## DATA FOR PROCESSING
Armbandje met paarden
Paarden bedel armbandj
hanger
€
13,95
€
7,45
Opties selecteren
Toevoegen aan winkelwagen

## ASSIGNMENT
Please reproduce every line of the records above verbatim, in the same order.

## RESPONSE FOR THIS EXERCISE
Armbandje met paarden
Paarden bedel armbandj
hanger
€
13,95
€
7,45
Opties selecteren
Toevoegen aan winkelwagen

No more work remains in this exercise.